Well to tell lies is a common feature with amerikkan which i have noticed, where have i supported civillian deaths?

The hypocrites are amerikkkans who went into iraq by lying to the whole world.

the whole situation is the fault of no one but the Amerikkans and everyone knows it.

Back to the topic in hand this is about Afghanistan and this just prooves wherever you have amerikkans you will have them abusing people and torturing them. Clear cut proof of the so called liberation policies of the US administration !

They now trying to cover up this mess in Afghanistan by denying they involved in tortures and killings by hiding the evidence, this US administartion is worse than mafia with its lying, cheating and killing!

[QUOTE]
*Originally posted by ak47: *

Back to the topic in hand this is about Afghanistan and this just prooves wherever you have amerikkans you will have them abusing people and torturing them. Clear cut proof of the so called liberation policies of the US administration !

[/QUOTE]
Is it fair to say wherever you find Muslims you will have them abusing people and toruturing them becauase it is practiced by Egypt, Pakistan or Saddam when dealing with prisioners? Is that clear cut proof of the fallacy of the religion of peace? Your propensity to generalize and stereotype is intellectually dishonest, not to mention very boring.

[QUOTE]
*Originally posted by Seminole: *
Is it fair to say wherever you find Muslims you will have them abusing people and toruturing them becauase it is practiced by Egypt, Pakistan or Saddam when dealing with prisioners?

[/QUOTE]

Guess who supports these torturers in muslim lands i give you one guess?

Have you got yet ,

How about now

no ok i'll tell you the Amerikkan adminstration supports politically and financially and even supplies wholesale torture equipment to these brutal regimes!

If your that bored go start ranting on yankee.org your more than welcome to leave!

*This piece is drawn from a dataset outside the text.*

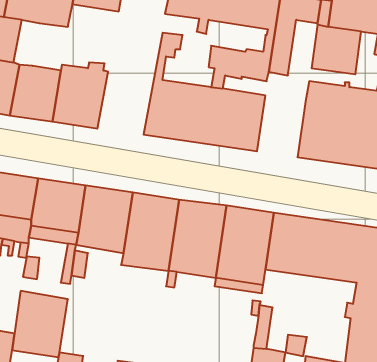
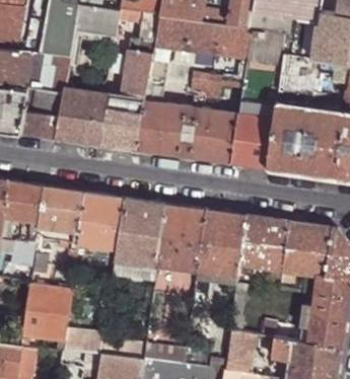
building: none -> [95,51,152,149]
building: none -> [40,54,70,94]
building: none -> [232,116,274,168]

If the US does something wrong, it's US fault. If Muslim country does something wrong, it's US fault. If ummah is squandering in illiteracy and poverty, it's US fault, the sky is falling, it's the US fault. You sound like a broken record. Do you have anything else in your repertoire to talk about? And thanks for the invite to leave but where else could I read such perspicacious, profound and quick-witted posts as yours?

[QUOTE]
*Originally posted by ak47: *

If your that bored go start ranting on yankee.org .....
[/QUOTE]

ak, your a big high school girls volleyball fan ehh?

[QUOTE]
*Originally posted by Seminole: *
If the US does something wrong, it's US fault. If Muslim country does something wrong, it's US fault. If ummah is squandering in illiteracy and poverty, it's US fault, the sky is falling, it's the US fault. You sound like a broken record. Do you have anything else in your repertoire to talk about? And thanks for the invite to leave but where else could I read such perspicacious, profound and quick-witted posts as yours?
[/QUOTE]

Well Amerikka is in Afghanistan torturing and abusing civillians and in iraq something the whole world knows.

Secondly i pointed out another fact that US administration supports and sells torture equipment to the very regimes you complaining about.

And finally The Amerikkkans are the broken record AL Qaida this AL qaida that, al qaida in your attic al qaida in your neighbourhood al qaida in every nook and cranny imaginable etc etc blah blah and another blah.

Hopefully these digusting peverted amerikkkans who torture afghan civillians will be hanged or shot as an example!